[Gespeicherte Dateneinträge]
○ ○ ○
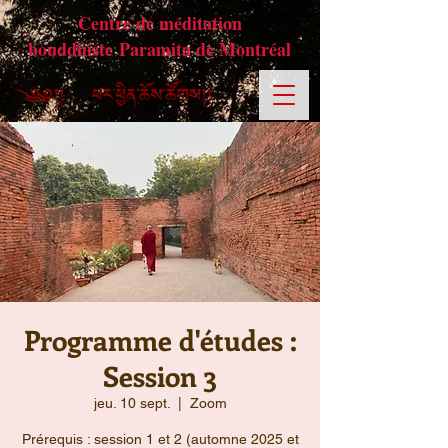
Centre de méditation
bouddhiste Paramita de Montréal
Programme d'études :
Session 3
jeu. 10 sept.
  |  
Zoom
Prérequis : session 1 et 2 (automne 2025 et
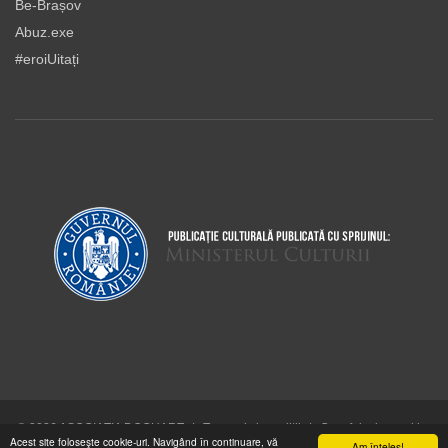
Be-Brașov
Abuz.exe
#eroiUitați
© 2026 ASOCIAŢIA DOCUART
|
Termeni şi condiţii
|
Cum folosim cookie-
Acest site foloseşte cookie-uri. Navigând în continuare, vă
urile
Am înţeles!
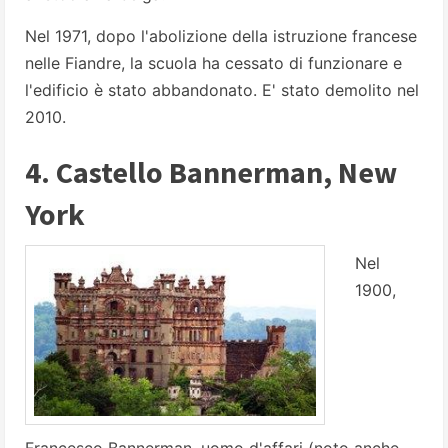
Nel 1971, dopo l'abolizione della istruzione francese
nelle Fiandre, la scuola ha cessato di funzionare e
l'edificio è stato abbandonato. E' stato demolito nel
2010.
4. Castello Bannerman, New
York
Nel
1900,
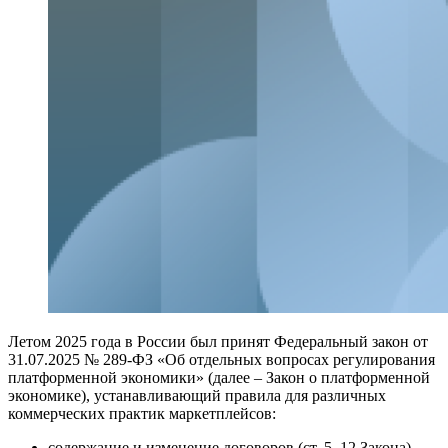
Летом 2025 года в России был принят Федеральный закон от
31.07.2025 № 289-ФЗ «Об отдельных вопросах регулирования
платформенной экономики» (далее – Закон о платформенной
экономике), устанавливающий правила для различных
коммерческих практик маркетплейсов:
содержание и изменение договоров (ст. 5, 12 Закона),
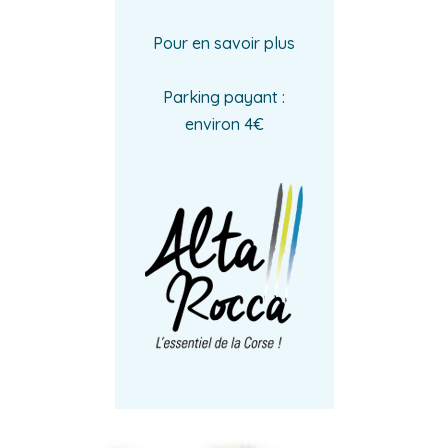
Pour en savoir plus
Parking payant :
environ 4€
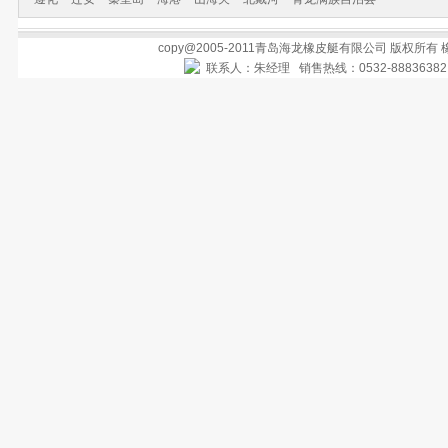
copy@2005-2011青岛海龙橡皮艇有限公司 版权所有
联系人：朱经理 销售热线：0532-888363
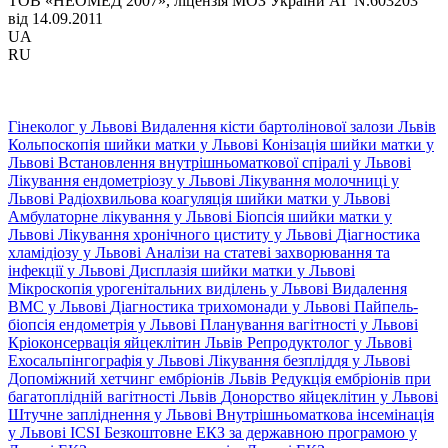
ТОВ «НЕОМЕД 2007», ліцензія МОЗ України АГ N.603203
від 14.09.2011
UA
RU
Гінеколог у Львові
Видалення кісти бартолінової залози Львів
Кольпоскопія шийки матки у Львові
Конізація шийки матки у
Львові
Встановлення внутрішньоматкової спіралі у Львові
Лікування ендометріозу у Львові
Лікування молочниці у
Львові
Радіохвильова коагуляція шийки матки у Львові
Амбулаторне лікування у Львові
Біопсія шийки матки у
Львові
Лікування хронічного циститу у Львові
Діагностика
хламідіозу у Львові
Аналізи на статеві захворювання та
інфекції у Львові
Дисплазія шийки матки у Львові
Мікроскопія урогенітальних виділень у Львові
Видалення
ВМС у Львові
Діагностика трихомонади у Львові
Пайпель-
біопсія ендометрія у Львові
Планування вагітності у Львові
Кріоконсервація яйцеклітин Львів
Репродуктолог у Львові
Ехосальпінгографія у Львові
Лікування безпліддя у Львові
Допоміжний хетчинг ембріонів Львів
Редукція ембріонів при
багатоплідній вагітності Львів
Донорство яйцеклітин у Львові
Штучне запліднення у Львові
Внутрішньоматкова інсемінація
у Львові
ICSI
Безкоштовне ЕКЗ за державною програмою у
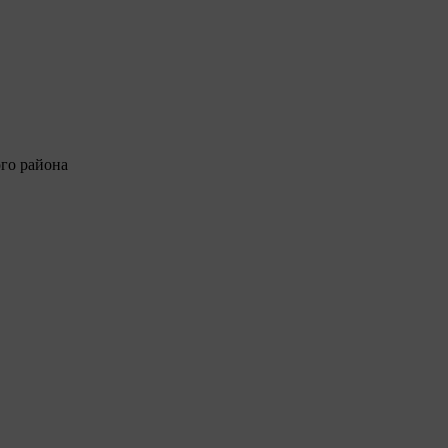
го района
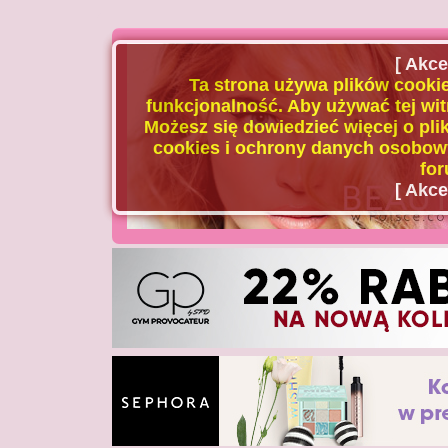
[ Akce
Ta strona używa plików cookie
funkcjonalność. Aby używać tej wit
Możesz się dowiedzieć więcej o plik
cookies i ochrony danych osobowy
for
[ Akce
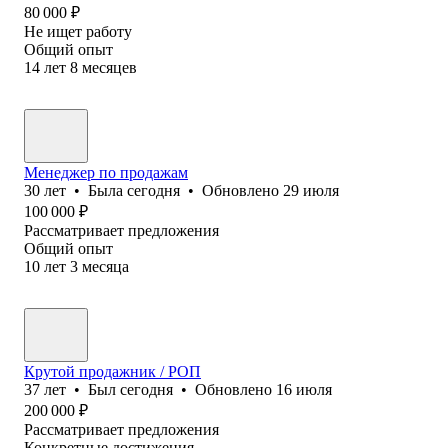
80 000
₽
Не ищет работу
Общий опыт
14
лет
8
месяцев
Менеджер по продажам
30
лет
•
Была
сегодня
•
Обновлено
29 июля
100 000
₽
Рассматривает предложения
Общий опыт
10
лет
3
месяца
Крутой продажник / РОП
37
лет
•
Был
сегодня
•
Обновлено
16 июля
200 000
₽
Рассматривает предложения
Конкретные достижения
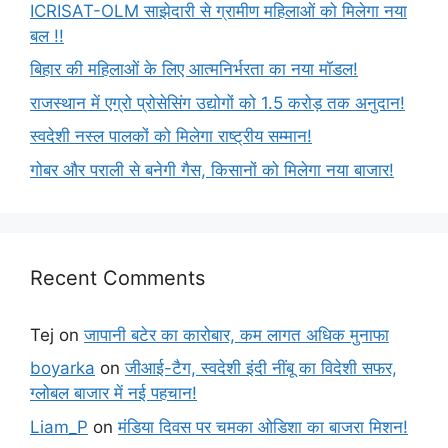
ICRISAT-OLM साझेदारी से ग्रामीण महिलाओं को मिलेगा नया
बल !!
बिहार की महिलाओं के लिए आत्मनिर्भरता का नया मॉडल!
राजस्थान में एग्रो प्रोसेसिंग उद्योगों को 1.5 करोड़ तक अनुदान!
स्वदेशी नस्ल पालकों को मिलेगा राष्ट्रीय सम्मान!
गोबर और पराली से बनेगी गैस, किसानों को मिलेगा नया बाजार!
Recent Comments
Tej
on
जापानी बटेर का कारोबार, कम लागत अधिक मुनाफा
boyarka
on
जीआई-टैग, स्वदेशी इंदी नींबू का विदेशी सफर,
ग्लोबल बाजार में नई पहचान!
Liam_P
on
मंडिया दिवस पर चमका ओडिशा का बाजरा मिशन!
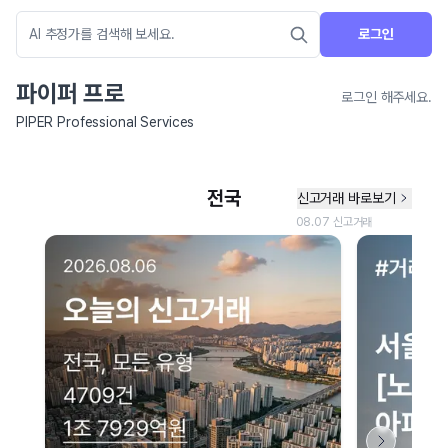
로그인
파이퍼 프로
로그인 해주세요.
PIPER Professional Services
네이버 지도 연결 안내
현재 네이버 지도 연결이 원활하지 않아 지도를 불러올 수 없습니다.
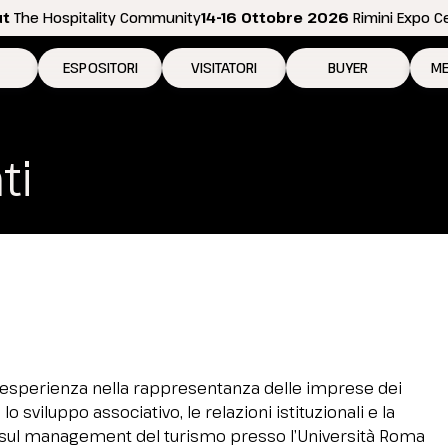
ut
The Hospitality Community
14-16 Ottobre 2026
Rimini Expo C
ESPOSITORI
VISITATORI
BUYER
ME
 2026
Perché esporre
Perché visitare
Come diventare bu
N
ti
ositive
Richiedi preventivo
Richiedi il tuo biglietto
Area riservata Buyer
Pe
Info per esporre
Info per visitare
In
Promuovi la tua azienda
Come arrivare
Se
Area riservata espositori
Elenco espositori 2026
D
Rimini Hotels and Information
Rimini Hotels and Information
a esperienza nella rappresentanza delle imprese dei
 lo sviluppo associativo, le relazioni istituzionali e la
Area riservata visitatori
o sul management del turismo presso l’Università Roma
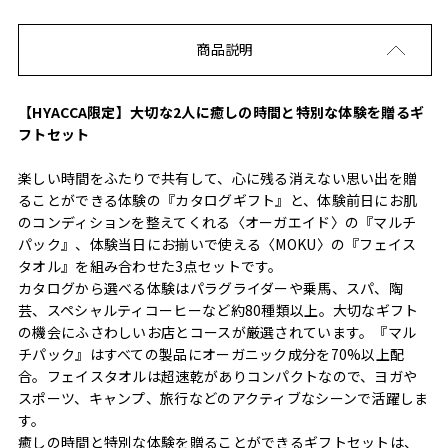
商品説明
【HYACCA限定】大切な2人に癒しの時間と特別な体験を贈るギ
フトセット
楽しい時間をふたりで共有して、心に残る消えない思い出を贈
ることができる体験の『カタログギフト』と、体験前日にお肌
のコンディションを整えてくれる〈オーガエイド〉の『マルチ
パック』、体験当日にお揃いで使える〈MOKU〉の『フェイス
タオル』を組み合わせた3点セットです。
カタログから選べる体験はパラグライダーや乗馬、スパ、陶
芸、スペシャルティコーヒーなど約80種類以上。大切なギフト
の機会にふさわしいお店とコースが厳選されています。『マル
チパック』はすべての製品にオーガニック成分を70%以上配
合。フェイスタオルは超速乾がありコンパクトなので、ヨガや
スポーツ、キャンプ、旅行などのアクティブなシーンで活躍しま
す。
癒しの時間と特別な体験を贈ることができるギフトセットは、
○ ○ ○
Aufgabe: Tausche in allen Einträgen oben „Zoom“ gegen „Teams“ aus und gib den Text sonst unverändert wieder. Lass die Bilder bitte weg.

Musterlösung:
Centre de méditation
bouddhiste Paramita de Montréal
Programme d'études :
Session 3
jeu. 10 sept.
  |  
Teams
Prérequis : session 1 et 2 (automne 2025 et
Be-Brașov
Abuz.exe
#eroiUitați
© 2026 ASOCIAŢIA DOCUART
|
Termeni şi condiţii
|
Cum folosim cookie-
Acest site foloseşte cookie-uri. Navigând în continuare, vă
urile
Am înţeles!
Nel 1971, dopo l'abolizione della istruzione francese
nelle Fiandre, la scuola ha cessato di funzionare e
l'edificio è stato abbandonato. E' stato demolito nel
2010.
4. Castello Bannerman, New
York
Nel
1900,
Летом 2025 года в России был принят Федеральный закон от
31.07.2025 № 289-ФЗ «Об отдельных вопросах регулирования
платформенной экономики» (далее – Закон о платформенной
экономике), устанавливающий правила для различных
коммерческих практик маркетплейсов:
содержание и изменение договоров (ст. 5, 12 Закона),
Pour en savoir plus
Parking payant :
environ 4€
copy@2005-2011青岛海龙橡皮艇有限公司 版权所有
联系人：朱经理 销售热线：0532-888363
ТОВ «НЕОМЕД 2007», ліцензія МОЗ України АГ N.603203
від 14.09.2011
UA
RU
Гінеколог у Львові
Видалення кісти бартолінової залози Львів
Кольпоскопія шийки матки у Львові
Конізація шийки матки у
Львові
Встановлення внутрішньоматкової спіралі у Львові
Лікування ендометріозу у Львові
Лікування молочниці у
Львові
Радіохвильова коагуляція шийки матки у Львові
Амбулаторне лікування у Львові
Біопсія шийки матки у
Львові
Лікування хронічного циститу у Львові
Діагностика
хламідіозу у Львові
Аналізи на статеві захворювання та
інфекції у Львові
Дисплазія шийки матки у Львові
Мікроскопія урогенітальних виділень у Львові
Видалення
ВМС у Львові
Діагностика трихомонади у Львові
Пайпель-
біопсія ендометрія у Львові
Планування вагітності у Львові
Кріоконсервація яйцеклітин Львів
Репродуктолог у Львові
Ехосальпінгографія у Львові
Лікування безпліддя у Львові
Допоміжний хетчинг ембріонів Львів
Редукція ембріонів при
багатоплідній вагітності Львів
Донорство яйцеклітин у Львові
Штучне запліднення у Львові
Внутрішньоматкова інсемінація
у Львові
ICSI
Безкоштовне ЕКЗ за державною програмою у
го района
[ Akce
Ta strona używa plików cookie
funkcjonalność. Aby używać tej wit
Możesz się dowiedzieć więcej o plik
cookies i ochrony danych osobowy
for
[ Akce
80 000
₽
Не ищет работу
Общий опыт
14
лет
8
месяцев
Менеджер по продажам
30
лет
•
Была
сегодня
•
Обновлено
29 июля
100 000
₽
Рассматривает предложения
Общий опыт
10
лет
3
месяца
Крутой продажник / РОП
37
лет
•
Был
сегодня
•
Обновлено
16 июля
200 000
₽
Рассматривает предложения
Конкретные достижения
ICRISAT-OLM साझेदारी से ग्रामीण महिलाओं को मिलेगा नया
बल !!
बिहार की महिलाओं के लिए आत्मनिर्भरता का नया मॉडल!
राजस्थान में एग्रो प्रोसेसिंग उद्योगों को 1.5 करोड़ तक अनुदान!
स्वदेशी नस्ल पालकों को मिलेगा राष्ट्रीय सम्मान!
गोबर और पराली से बनेगी गैस, किसानों को मिलेगा नया बाजार!
Recent Comments
Tej
on
जापानी बटेर का कारोबार, कम लागत अधिक मुनाफा
boyarka
on
जीआई-टैग, स्वदेशी इंदी नींबू का विदेशी सफर,
ग्लोबल बाजार में नई पहचान!
Liam_P
on
मंडिया दिवस पर चमका ओडिशा का बाजरा मिशन!
로그인
파이퍼 프로
로그인 해주세요.
PIPER Professional Services
네이버 지도 연결 안내
현재 네이버 지도 연결이 원활하지 않아 지도를 불러올 수 없습니다.
ut
The Hospitality Community
14-16 Ottobre 2026
Rimini Expo C
ESPOSITORI
VISITATORI
BUYER
ME
 2026
Perché esporre
Perché visitare
Come diventare bu
N
ti
ositive
Richiedi preventivo
Richiedi il tuo biglietto
Area riservata Buyer
Pe
Info per esporre
Info per visitare
In
Promuovi la tua azienda
Come arrivare
Se
Area riservata espositori
Elenco espositori 2026
D
Rimini Hotels and Information
Rimini Hotels and Information
a esperienza nella rappresentanza delle imprese dei
 lo sviluppo associativo, le relazioni istituzionali e la
Area riservata visitatori
o sul management del turismo presso l’Università Roma
商品説明
【HYACCA限定】大切な2人に癒しの時間と特別な体験を贈るギ
フトセット
楽しい時間をふたりで共有して、心に残る消えない思い出を贈
ることができる体験の『カタログギフト』と、体験前日にお肌
のコンディションを整えてくれる〈オーガエイド〉の『マルチ
パック』、体験当日にお揃いで使える〈MOKU〉の『フェイス
タオル』を組み合わせた3点セットです。
カタログから選べる体験はパラグライダーや乗馬、スパ、陶
芸、スペシャルティコーヒーなど約80種類以上。大切なギフト
の機会にふさわしいお店とコースが厳選されています。『マル
チパック』はすべての製品にオーガニック成分を70%以上配
合。フェイスタオルは超速乾がありコンパクトなので、ヨガや
スポーツ、キャンプ、旅行などのアクティブなシーンで活躍しま
す。
癒しの時間と特別な体験を贈ることができるギフトセットは、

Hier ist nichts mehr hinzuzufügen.